Qinshi Wang will present his Pre FPO "Formally verifiable data plane programming" on Wednesday, April 20, 2022 in CS 401 at 4pm
His committee is as follows:
Andrew Appel (advisor)
David Walker (reader)
Nate Foster, Cornell (reader)
Jen Rexford (examiner)
Zachary Kincaid (examiner)
All are welcome to attend.
Title: Formally verifiable data plane programming
Older-generation network devices were not end-user programmable. Software-defined network has been successful in separating the control plane and the data plane and providing more programmability for the control plane. But the data plane still lacks programmability. In recent years, programmable data plane devices and the P4 programming language, which programs these devices, have been developed. Because of P4's special language features for high-speed packet processing, and because extra consideration is needed to write P4 programs that fit into limited hardware resources, programming in P4 is hard and error-prone. Tools have been developed to check safety properties, but those are far from guaranteeing correctness. Meanwhile, P4 compilers and hardware may also have bugs. And when the network fails, it is hard to identify the cause between the P4 program, the compiler, and the hardware. We suggest that the solution is to adopt formal verification to P4 to make all the tools in the toolchain provably correct.

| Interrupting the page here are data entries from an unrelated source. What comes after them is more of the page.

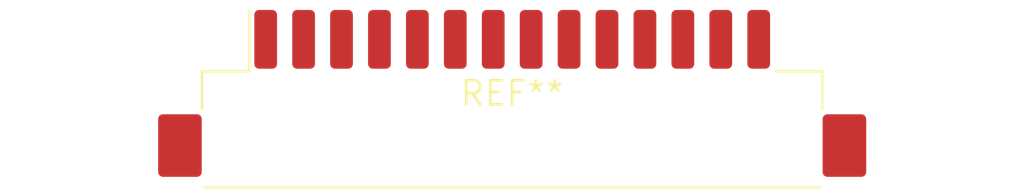
<source format=kicad_pcb>
(kicad_pcb (version 20240108) (generator pcbnew)

  (general
    (thickness 1.6)
  )

  (paper "A4")
  (layers
    (0 "F.Cu" signal)
    (31 "B.Cu" signal)
    (32 "B.Adhes" user "B.Adhesive")
    (33 "F.Adhes" user "F.Adhesive")
    (34 "B.Paste" user)
    (35 "F.Paste" user)
    (36 "B.SilkS" user "B.Silkscreen")
    (37 "F.SilkS" user "F.Silkscreen")
    (38 "B.Mask" user)
    (39 "F.Mask" user)
    (40 "Dwgs.User" user "User.Drawings")
    (41 "Cmts.User" user "User.Comments")
    (42 "Eco1.User" user "User.Eco1")
    (43 "Eco2.User" user "User.Eco2")
    (44 "Edge.Cuts" user)
    (45 "Margin" user)
    (46 "B.CrtYd" user "B.Courtyard")
    (47 "F.CrtYd" user "F.Courtyard")
    (48 "B.Fab" user)
    (49 "F.Fab" user)
    (50 "User.1" user)
    (51 "User.2" user)
    (52 "User.3" user)
    (53 "User.4" user)
    (54 "User.5" user)
    (55 "User.6" user)
    (56 "User.7" user)
    (57 "User.8" user)
    (58 "User.9" user)
  )

  (setup
    (pad_to_mask_clearance 0)
    (pcbplotparams
      (layerselection 0x00010fc_ffffffff)
      (plot_on_all_layers_selection 0x0000000_00000000)
      (disableapertmacros false)
      (usegerberextensions false)
      (usegerberattributes false)
      (usegerberadvancedattributes false)
      (creategerberjobfile false)
      (dashed_line_dash_ratio 12.000000)
      (dashed_line_gap_ratio 3.000000)
      (svgprecision 4)
      (plotframeref false)
      (viasonmask false)
      (mode 1)
      (useauxorigin false)
      (hpglpennumber 1)
      (hpglpenspeed 20)
      (hpglpendiameter 15.000000)
      (dxfpolygonmode false)
      (dxfimperialunits false)
      (dxfusepcbnewfont false)
      (psnegative false)
      (psa4output false)
      (plotreference false)
      (plotvalue false)
      (plotinvisibletext false)
      (sketchpadsonfab false)
      (subtractmaskfromsilk false)
      (outputformat 1)
      (mirror false)
      (drillshape 1)
      (scaleselection 1)
      (outputdirectory "")
    )
  )

  (net 0 "")

  (footprint "Hirose_DF3EA-14P-2H_1x14-1MP_P2.00mm_Horizontal" (layer "F.Cu") (at 0 0))

)

</source>
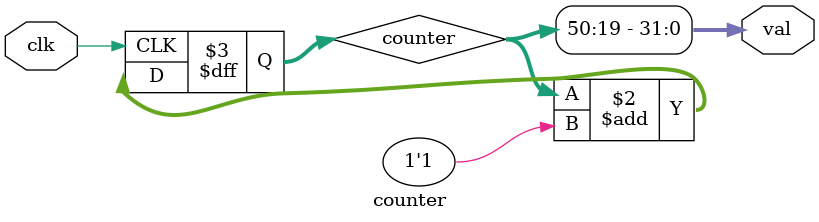
<source format=sv>
`timescale 1ns / 1ps


module counter(
    input wire clk,
    output logic [31:0] val
    );
    
    logic [60:0] counter;
    
    always_ff @(posedge clk)
           counter <= counter + 1'b 1;
            
    assign val[31:0] = counter[50:19];
          
endmodule


</source>
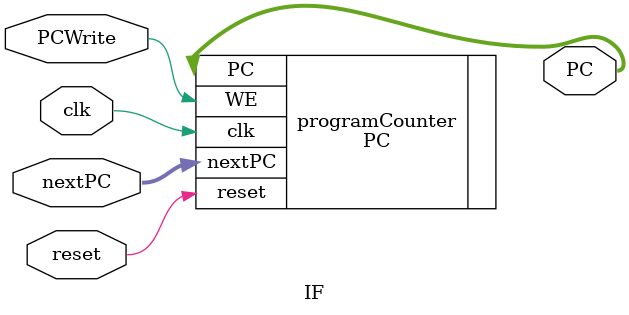
<source format=v>
`timescale 1ns / 1ps

`include "../../macros.v"

module IF (
    input clk,
    input reset,
    input PCWrite,
    input [31:0] nextPC,
    output [31:0] PC
);

    PC programCounter (
        .clk(clk),
        .reset(reset),
        .WE(PCWrite),
        .nextPC(nextPC),
        .PC(PC)
    );

endmodule
</source>
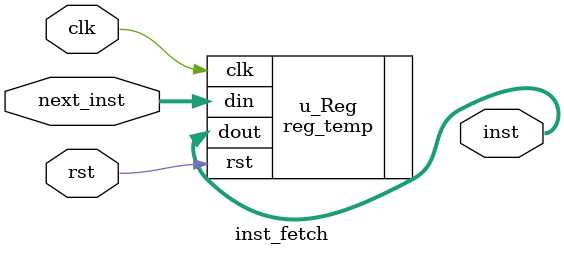
<source format=sv>
module inst_fetch (
    input  logic        clk,
    input  logic        rst,
    input  logic [63:0] next_inst,
    output logic [63:0] inst
);

    reg_temp #(
        .DATA_WIDTH(63),
        .RESET_VAL (0)
    ) u_Reg (
        .clk (clk),
        .rst (rst),
        .din (next_inst),
        .dout(inst)
    );

endmodule  //InstFetch

</source>
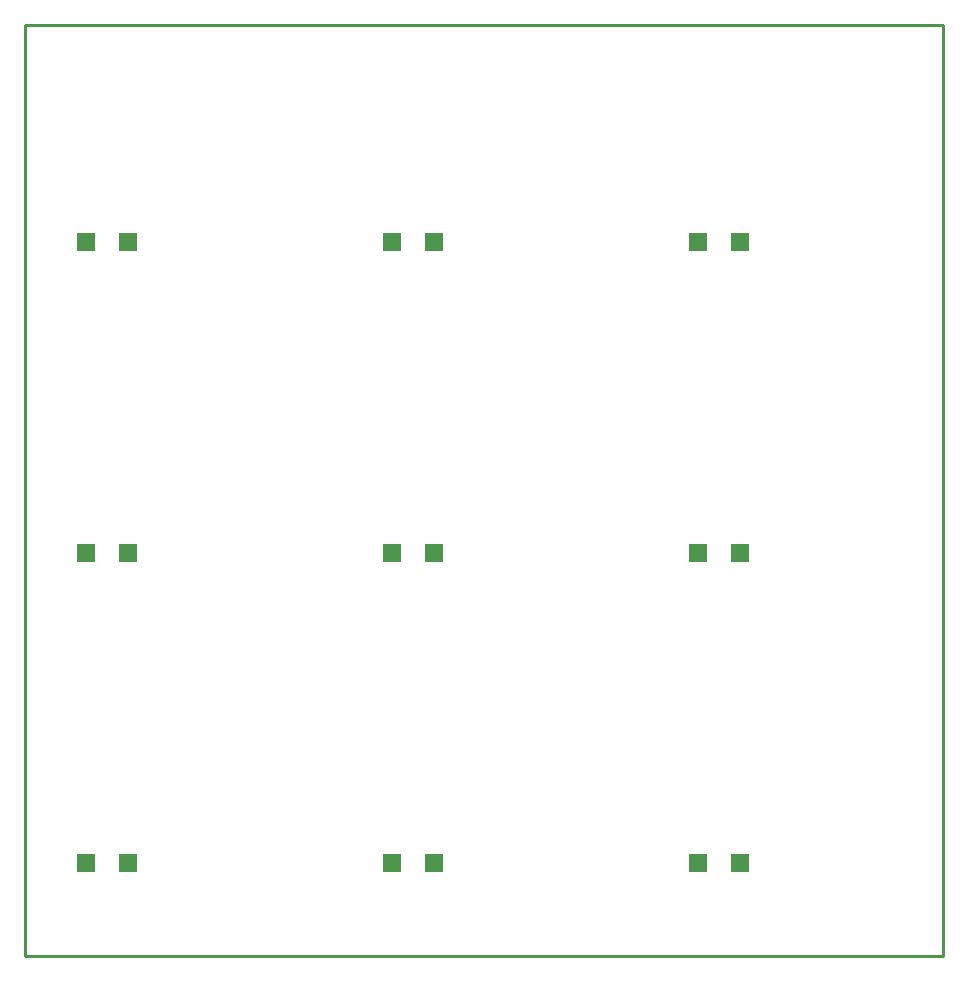
<source format=gtp>
G75*
%MOIN*%
%OFA0B0*%
%FSLAX25Y25*%
%IPPOS*%
%LPD*%
%AMOC8*
5,1,8,0,0,1.08239X$1,22.5*
%
%ADD10C,0.01000*%
%ADD11R,0.05906X0.05906*%
D10*
X0021185Y0021185D02*
X0021185Y0331685D01*
X0327185Y0331685D01*
X0327185Y0021185D01*
X0021185Y0021185D01*
D11*
X0041795Y0052185D03*
X0055575Y0052185D03*
X0143795Y0052185D03*
X0157575Y0052185D03*
X0245795Y0052185D03*
X0259575Y0052185D03*
X0259575Y0155685D03*
X0245795Y0155685D03*
X0157575Y0155685D03*
X0143795Y0155685D03*
X0055575Y0155685D03*
X0041795Y0155685D03*
X0041795Y0259185D03*
X0055575Y0259185D03*
X0143795Y0259185D03*
X0157575Y0259185D03*
X0245795Y0259185D03*
X0259575Y0259185D03*
M02*

</source>
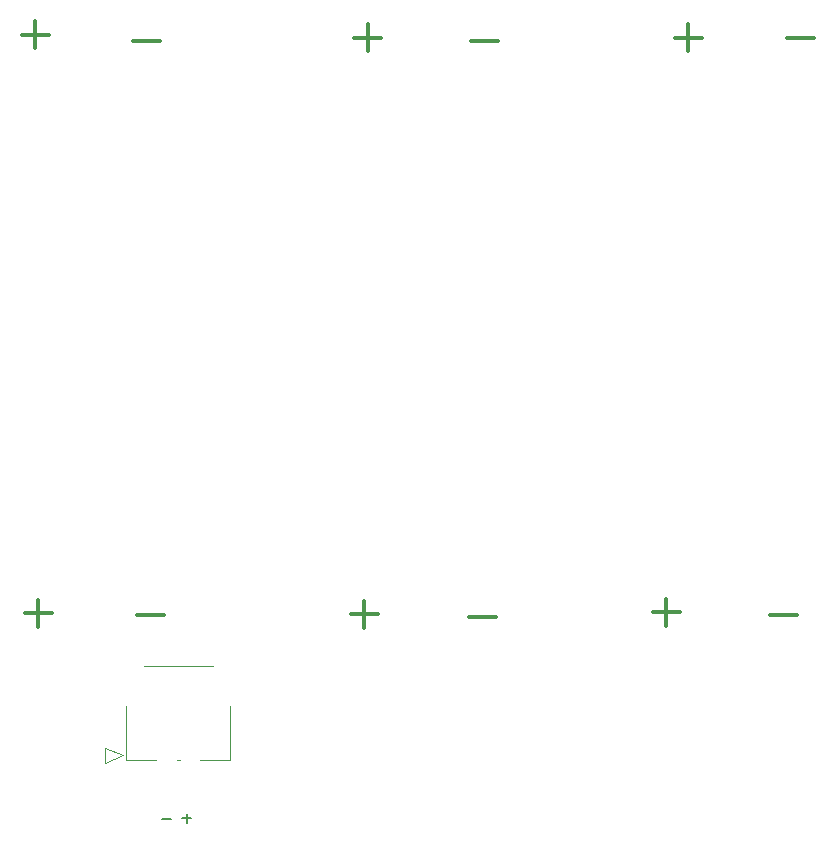
<source format=gbo>
G04 #@! TF.GenerationSoftware,KiCad,Pcbnew,7.0.1-0*
G04 #@! TF.CreationDate,2023-03-19T01:48:45-04:00*
G04 #@! TF.ProjectId,solar-cell-pcbs-usbUPDATING,736f6c61-722d-4636-956c-6c2d70636273,3*
G04 #@! TF.SameCoordinates,Original*
G04 #@! TF.FileFunction,Legend,Bot*
G04 #@! TF.FilePolarity,Positive*
%FSLAX46Y46*%
G04 Gerber Fmt 4.6, Leading zero omitted, Abs format (unit mm)*
G04 Created by KiCad (PCBNEW 7.0.1-0) date 2023-03-19 01:48:45*
%MOMM*%
%LPD*%
G01*
G04 APERTURE LIST*
%ADD10C,0.150000*%
%ADD11C,0.300000*%
%ADD12C,0.120000*%
%ADD13C,5.600000*%
%ADD14C,3.000000*%
%ADD15R,1.100000X1.450000*%
%ADD16R,1.350000X2.899999*%
G04 APERTURE END LIST*
D10*
X91000951Y-125801666D02*
X90239047Y-125801666D01*
D11*
X88157142Y-108545000D02*
X90442857Y-108545000D01*
D10*
X92700951Y-125781666D02*
X91939047Y-125781666D01*
X92319999Y-126162619D02*
X92319999Y-125400714D01*
D11*
X116205142Y-108703000D02*
X118490857Y-108703000D01*
X78359142Y-59427000D02*
X80644857Y-59427000D01*
X79501999Y-60569857D02*
X79501999Y-58284142D01*
X145414857Y-59699000D02*
X143129143Y-59699000D01*
X87757142Y-59935000D02*
X90042857Y-59935000D01*
X141757142Y-108545000D02*
X144042857Y-108545000D01*
X107383000Y-107355142D02*
X107383000Y-109640857D01*
X108525857Y-108497999D02*
X106240142Y-108497999D01*
X132925000Y-109452857D02*
X132925000Y-107167143D01*
X134067857Y-108310000D02*
X131782142Y-108310000D01*
X79745000Y-109542857D02*
X79745000Y-107257143D01*
X80887857Y-108400000D02*
X78602142Y-108400000D01*
X134785000Y-60822857D02*
X134785000Y-58537143D01*
X135927857Y-59680000D02*
X133642142Y-59680000D01*
X118722857Y-59935000D02*
X116437143Y-59935000D01*
X107665000Y-60832857D02*
X107665000Y-58547143D01*
X108807857Y-59690000D02*
X106522142Y-59690000D01*
D12*
X86976008Y-120420000D02*
X85452008Y-119785000D01*
X95979991Y-116215040D02*
X95979991Y-120845000D01*
X95979991Y-120845000D02*
X93475041Y-120845000D01*
X87230008Y-120845000D02*
X87230008Y-116215040D01*
X85452008Y-119785000D02*
X85452008Y-121055000D01*
X91734961Y-120845000D02*
X91475040Y-120845000D01*
X85452008Y-121055000D02*
X86976008Y-120420000D01*
X89734960Y-120845000D02*
X87230008Y-120845000D01*
X88689018Y-112895000D02*
X94520981Y-112895000D01*
%LPC*%
D13*
X84600000Y-42750000D03*
D14*
X107768000Y-104348000D03*
X116768000Y-104348000D03*
X133300000Y-104200000D03*
X142300000Y-104200000D03*
D13*
X139600000Y-138250000D03*
D14*
X79700000Y-104200000D03*
X88700000Y-104200000D03*
X135100000Y-55580000D03*
X144100000Y-55580000D03*
D13*
X84600000Y-138250000D03*
D14*
X79700000Y-55580000D03*
X88700000Y-55580000D03*
D13*
X139600000Y-42750000D03*
D14*
X108000000Y-55580000D03*
X117000000Y-55580000D03*
D15*
X90605000Y-120420000D03*
X92605001Y-120420000D03*
D16*
X87710002Y-114445001D03*
X95499997Y-114445001D03*
M02*

</source>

Toward this goal, we first define an intermediate representation called P4light, which can encode the full P4 language after processing by the front end, and define the abstract syntax tree (AST) of P4light. We then define the mechanized operational semantics for P4light in the Coq proof assistant, according to the P4 specification and reference implementations. In the semantics, we establish a phase distinction between the instantiation phase (static resource allocation) and the execution phase. This phase distinction clarifies the explanation of the language, simplifies the operational semantics, and avoids tracking complicated objects when analyzing programs' behavior. Still, proving programs correct directly with respect to the semantics is too complicated to be tractable. So we build a verifier that helps users prove correctness of P4 programs. The verifier consists of an expressive program logic proved sound with respect to the semantics and a proof automation system that applies the program logic rules to prove programs correct. The verifier is powerful enough to prove the behavior of a Bloom filter on a sequence of packets with moderate human effort.